Kompolnas Minta Dua Oknum Polisi Pengeroyok Remaja Dihukum Maksimal
“Kami mendorong para pelaku untuk diproses pidana dengan mengacu pada UU Perlindungan Anak dengan pemberatan, karena para pelaku adalah aparat kepolisian. Selain itu perlu juga diproses kode etik dengan ancaman hukuman maksimum PTDH”
JAKARTA – Komisi Kepolisian Nasional (Kompolnas) akhirnya angkat bicara atas tindakan oknum polisi yang mengeroyok remaja berusia 14 tahun di Bidara Cina, Jakarta Timur, pada 11 November 2021 lalu. Dimana korban dipukuli dengan tangan kosong dan tongkat Polri oleh kedua oknum polisi berinisial TP dan SS.
Komisioner Kompolnas, Poengky Indarti, berharap Divisi Profesi dan Pengamanan Kepolisian (Propam) mengusut tuntas kasus ini, apalagi kedua oknum merupakan anggota Mabes Polri.
“Kami sangat prihatin dan menyesalkan jika ada anggota Polri yang masih menggunakan kekerasan, apalagi terhadap anak-anak. Kami berharap Propam segera mengusut tuntas dugaan pengeroyokan yang dilakukan anggota terhadap anak-anak tersebut,” ujarnya di Jakarta, Jumat (24/12/2021).
Menurut dia, kasus tersebut bisa dikatakan bentuk penyiksaan. Karena itu, perlu diselidiki lebih dalam motif pengeroyokan tersebut. Sehingga hukuman terhadap oknum polisi dapat mengacu pada undang-undang perlindungan anak, sehingga bisa menjadi pemberatan hukuman bagi oknum yang terlibat pengeroyokan.
“Jika pelaku adalah anggota Polri, maka kekerasan yang dilakukan dapat disebut penyiksaan. Perlu diperiksa apakah para pelaku dalam rangka tugas atau tidak? Jika tidak dalam rangka tugas, perlu diperiksa juga apakah para pelaku dalam kondisi sadar atau dalam pengaruh narkoba/miras, sehingga melakukan kekerasan,” kata dia.
“Kami mendorong para pelaku untuk diproses pidana dengan mengacu pada UU Perlindungan Anak dengan pemberatan, karena para pelaku adalah aparat kepolisian. Selain itu perlu juga diproses kode etik dengan ancaman hukuman maksimum PTDH,” Poengky menambahkan.
Tindakan kekerasan berlebihan yang dilakukan polisi bertentangan dengan reformasi kultural polri. Hal itu berdasarkan Perkap Nomor 8 tahun 2009 terkait implementasi prinsip dan standar HAM. Karena itu, ia berharap pendidikan HAM di sekolah-sekolah Kepolisian perlu lebih menerapkan praktik ketimbang teori yang mudah dilupakan siswa.

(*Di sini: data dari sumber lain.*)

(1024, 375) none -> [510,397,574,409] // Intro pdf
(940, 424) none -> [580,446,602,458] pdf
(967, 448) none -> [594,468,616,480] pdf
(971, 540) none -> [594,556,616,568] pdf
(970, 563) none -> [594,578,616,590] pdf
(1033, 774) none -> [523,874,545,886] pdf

“Perlu saya tambahkan bahwa kekerasan berlebihan jelas-jelas bertentangan dengan Reformasi Kultural Polri. Polri sudah punya Perkap no. 8 tahun 2009 tentang Implementasi Prinsip dan Standar HAM, sehingga harus benar-benar dipahami dan dilaksanakan,” katanya.
Sebelumnya, Dua oknum polisi dilaporkan atas dugaan pengeroyokan terhadap remaja berusia 14 tahun di Bidara Cina, Jakarta Timur. Kedua oknum polisi tersebut merupakan anggota Mabes Polri. Saat ini keduanya masih berstatus sebagai saksi.

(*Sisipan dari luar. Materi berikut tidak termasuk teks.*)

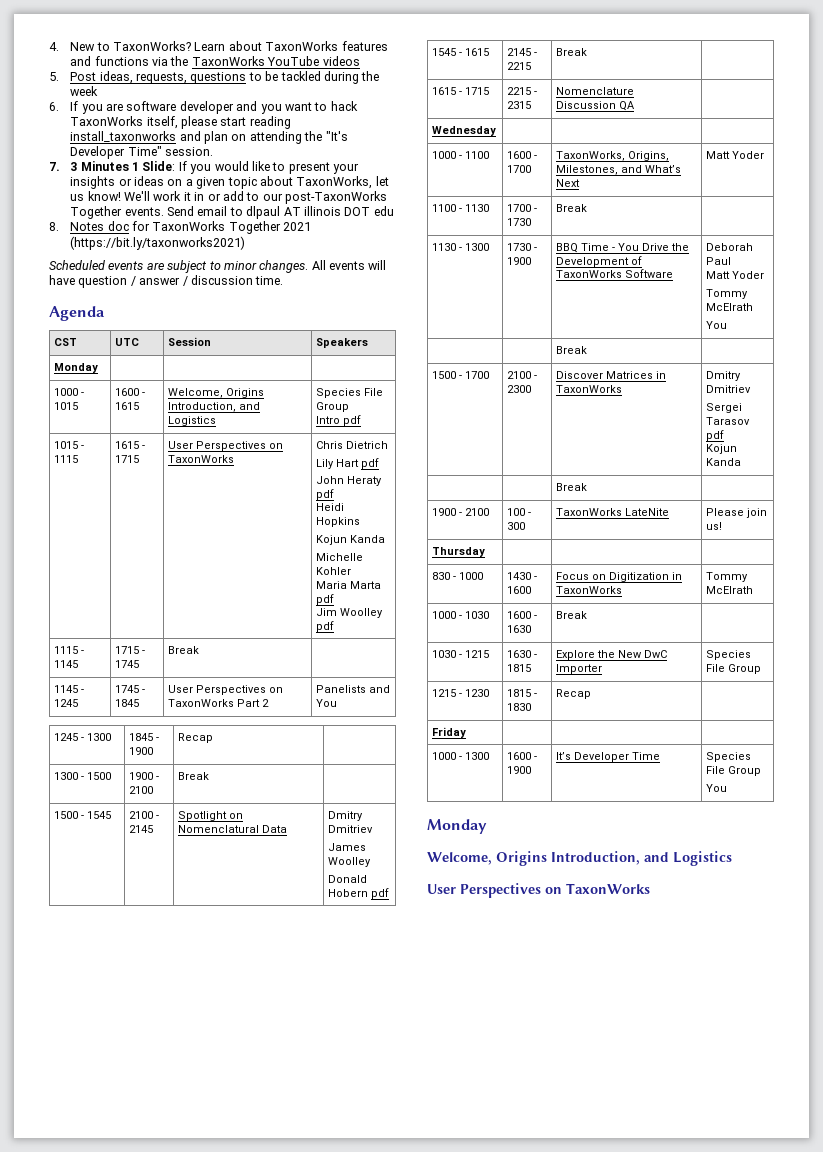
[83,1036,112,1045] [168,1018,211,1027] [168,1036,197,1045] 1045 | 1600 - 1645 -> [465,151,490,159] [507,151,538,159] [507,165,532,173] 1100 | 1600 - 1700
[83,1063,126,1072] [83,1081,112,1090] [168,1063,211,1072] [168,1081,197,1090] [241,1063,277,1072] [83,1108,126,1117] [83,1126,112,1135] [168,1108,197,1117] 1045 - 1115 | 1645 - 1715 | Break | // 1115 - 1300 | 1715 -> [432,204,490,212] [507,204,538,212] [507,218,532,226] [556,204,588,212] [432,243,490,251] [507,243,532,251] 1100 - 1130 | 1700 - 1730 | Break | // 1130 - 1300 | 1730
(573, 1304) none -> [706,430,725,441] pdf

“Itu (pelaku) ada anggota Mabes Polri. Proses tetap berjalan,” kata Kapolres Jakarta Timur, Kombes Erwin Kurniawan.
Pihaknya juga melibatkan Propam Polres Metro Jakarta Timur untuk mendalami pemeriksaan terhadap dua oknum polisi itu. “Sementara ini masih kami yang nangani, karena pidananya di kami. Belum ada kebijakan untuk menarik ke Polda. Jadi tetap kami yang periksa di Propam kita,” ujar dia.
Dalam kasus ini, polisi telah mengamankan sejumlah barang bukti. Di antaranya dua buah tongkat besi warna hitam berlogo Tribata Polri, satu unit kendaraan roda empat dan pakaian terduga pelaku.